The Qadri enigma, stunt & aftermath
Was it the establishment who used Tahirul Qadri but failed, or was it Qadri who used the establishment and succeeded?
During a talk that I was invited to deliver early last year at the School of Oriental and African Studies (SOAS) in London, and then at the Shaheed Zulfikar Ali Bhutto Institute of Science & Technology (SZABIST) in Karachi in November 2012, the question that kept coming my way the most from Pakistani students was that whether Pakistan can or will ever experience something akin to the Arab Spring?
The truth is Pakistan is perhaps one of few Muslim countries that has experienced these kinds of Springs on numerous occasions.
Most of the times these have led to the ouster of military dictators and, ironically, on one occasion a protest movement actually ended up preparing the ground and an opening for a military coup and subsequent dictatorship.
It is important to keep all this in mind before one attempts to launch into understanding phenomenons where men like cricketer-turned-politician, Imran Khan, and more recently, Dr. Tahirul Qadri, were both seen (and imagined) as being the forces who would lead a Pakistan Spring of sorts.

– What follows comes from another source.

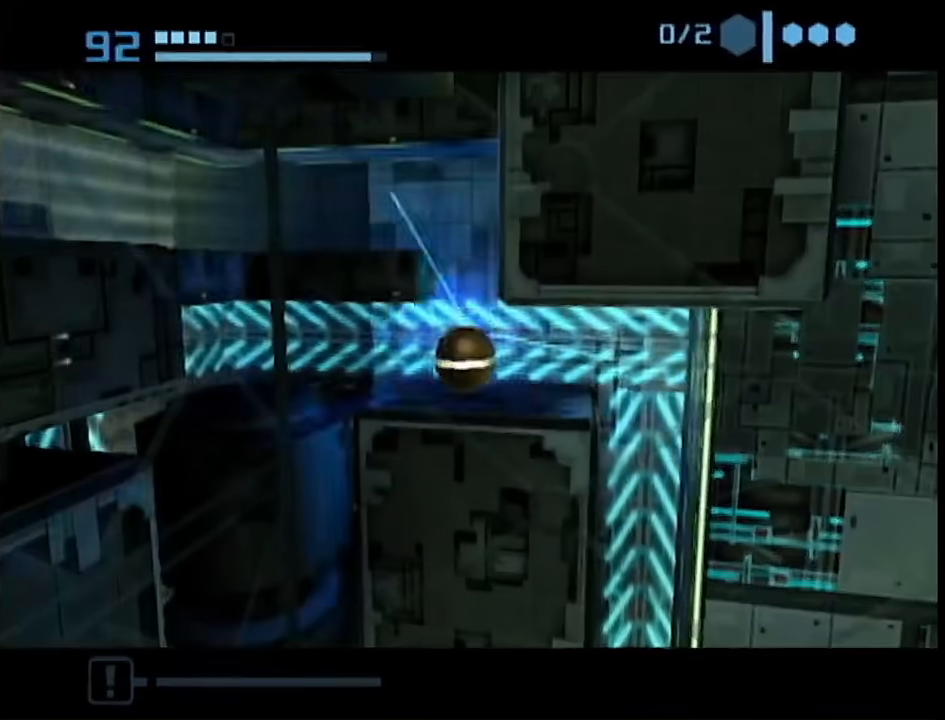
{"buttons": ["B"], "left_stick": "left", "right_stick": "center", "events": []}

I am always surprised to notice the negligible amounts of knowledge most young Pakistanis have about the previous generations’ notable role in making Pakistan perhaps the only Muslim country (apart from maybe Turkey), where a number of democratic movements constantly challenged military dictatorships, making sure that unlike a majority of Arab countries, Pakistan never had a one-party dictatorship that ruled for decades.

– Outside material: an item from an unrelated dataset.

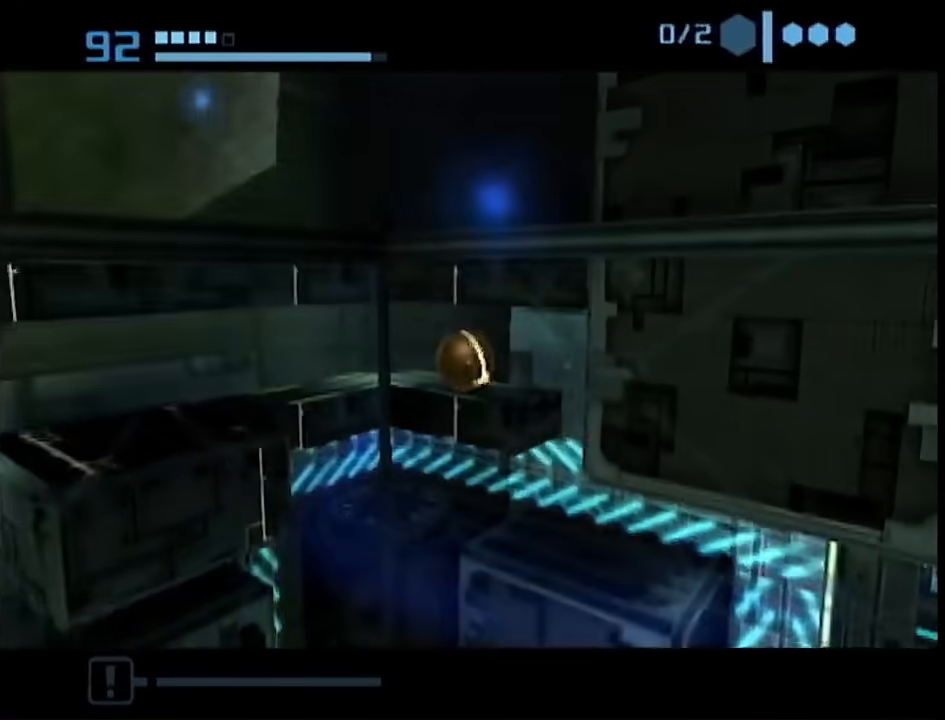
{"buttons": [], "left_stick": "left", "right_stick": "center", "events": [[117, "left_stick", "down-left"], [350, "left_stick", "left"], [483, "B", "up"]]}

In the late 1960s, a movement led by leftist students forced Pakistan’s first military dictator to resign, paving the way for multiparty democracy.
In 1977 a right-wing movement rose against an elected but authoritarian ‘socialist’ regime that, however, ended up ushering in a reactionary military dictatorship.
This dictatorship then faced at least three major democratic movements in the 1980s, making way for democracy’s return in 1988.
Then between 2006 and 2007, a widespread movement forced another military dictator to hold multiparty election and eventually resign in 2008.
All those Springs that took place in the Arab world were against one-party rules and dictatorships that had been dominating the politics of the impacted countries for decades.
In Pakistan, young followers of men like Imran Khan and Dr. Tahirul Qadri have often talked about emulating the uprisings in Arab countries. But ever since 2008 Pakistan has been under an elected ruling coalition of centre-left parties and an active parliament.
Imran Khan, the charismatic former captain of the Pakistan cricket team and (ever since 1996), the head of his centre-right party, the Pakistan Tehreek-i-Insaaf (Pakistan Justice Party), has been threatening to wipe out Pakistan’s ‘corrupt politics and system’ with the help of a ‘revolutionary tsunami.’
Though ever since 2010 he has been able to get a pretty decent number of urban middle-class youth on his side, he has struggled to blunt accusations that claim him to be an ‘artificial construct of the military-establishment’ and being soft on Islamist extremists that have been haunting Pakistan for years now.
Khan has categorically refuted these allegations, but he has certainly reoriented his revolutionary rhetoric and now overtly states himself to be a democrat who believes that real change in Pakistan can only come through the ballot.
But just when everyone was waiting for the current coalition government led by the Pakistan Peoples Party (PPP) to complete its 5-year-term in March this year and announce fresh election, Dr. Tahirul Qadri appeared on the scene, waving his fist to lead a ‘long march’ to occupy Pakistan’s manicured capital, Islamabad, and turn that city into a Tahrir Square (the place where the Arab Spring was launched in Egypt).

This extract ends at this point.